What you have to do: Pull out each line below that contains the string "Anschriften". Copy those lines in their original order.

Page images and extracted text

Start of Block

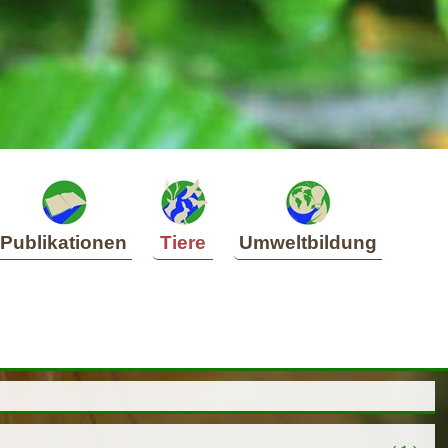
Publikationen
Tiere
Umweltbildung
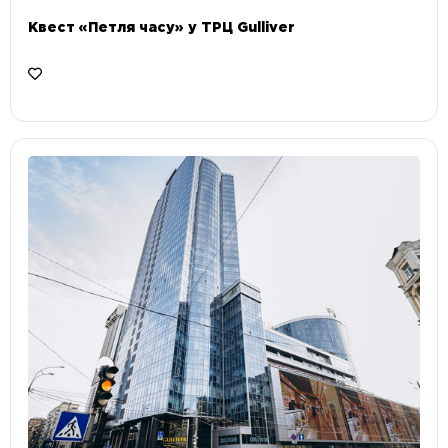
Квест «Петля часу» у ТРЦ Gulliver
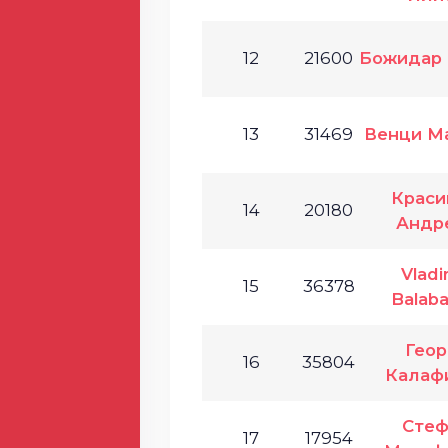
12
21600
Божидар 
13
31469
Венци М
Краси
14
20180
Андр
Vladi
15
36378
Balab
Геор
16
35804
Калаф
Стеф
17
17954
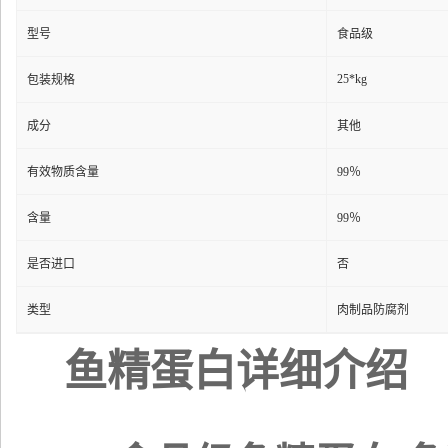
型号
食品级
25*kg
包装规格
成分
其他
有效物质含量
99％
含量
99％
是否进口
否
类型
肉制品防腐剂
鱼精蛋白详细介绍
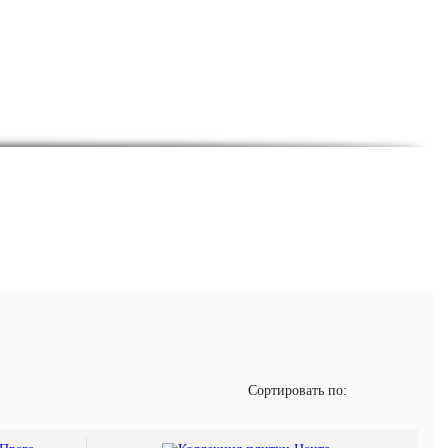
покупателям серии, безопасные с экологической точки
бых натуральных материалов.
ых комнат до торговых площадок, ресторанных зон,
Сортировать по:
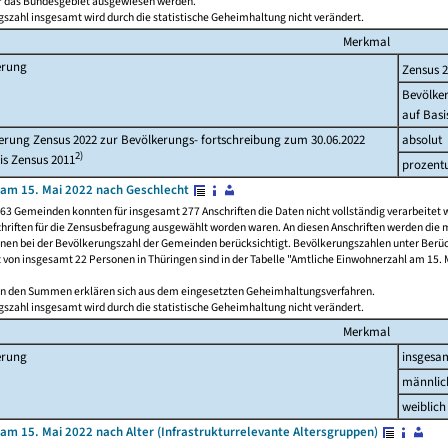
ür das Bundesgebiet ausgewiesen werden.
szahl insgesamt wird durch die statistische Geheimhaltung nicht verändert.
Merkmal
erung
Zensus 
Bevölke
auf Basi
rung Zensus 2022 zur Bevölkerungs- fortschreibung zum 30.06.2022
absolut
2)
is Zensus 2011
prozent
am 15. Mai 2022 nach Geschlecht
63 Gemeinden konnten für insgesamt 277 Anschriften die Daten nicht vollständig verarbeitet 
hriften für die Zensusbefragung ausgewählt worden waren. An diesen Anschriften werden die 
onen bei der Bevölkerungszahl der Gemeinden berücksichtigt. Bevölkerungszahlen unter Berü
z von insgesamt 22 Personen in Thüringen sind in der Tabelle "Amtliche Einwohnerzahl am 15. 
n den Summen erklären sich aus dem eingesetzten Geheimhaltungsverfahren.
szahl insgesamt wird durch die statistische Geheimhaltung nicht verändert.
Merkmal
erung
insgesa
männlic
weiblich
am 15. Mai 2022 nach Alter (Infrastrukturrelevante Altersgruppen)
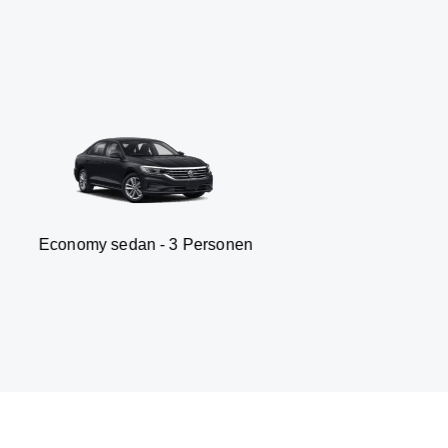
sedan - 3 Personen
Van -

End of Block

Written answer:
63 Gemeinden konnten für insgesamt 277 Anschriften die Daten nicht vollständig verarbeitet 
hriften für die Zensusbefragung ausgewählt worden waren. An diesen Anschriften werden die 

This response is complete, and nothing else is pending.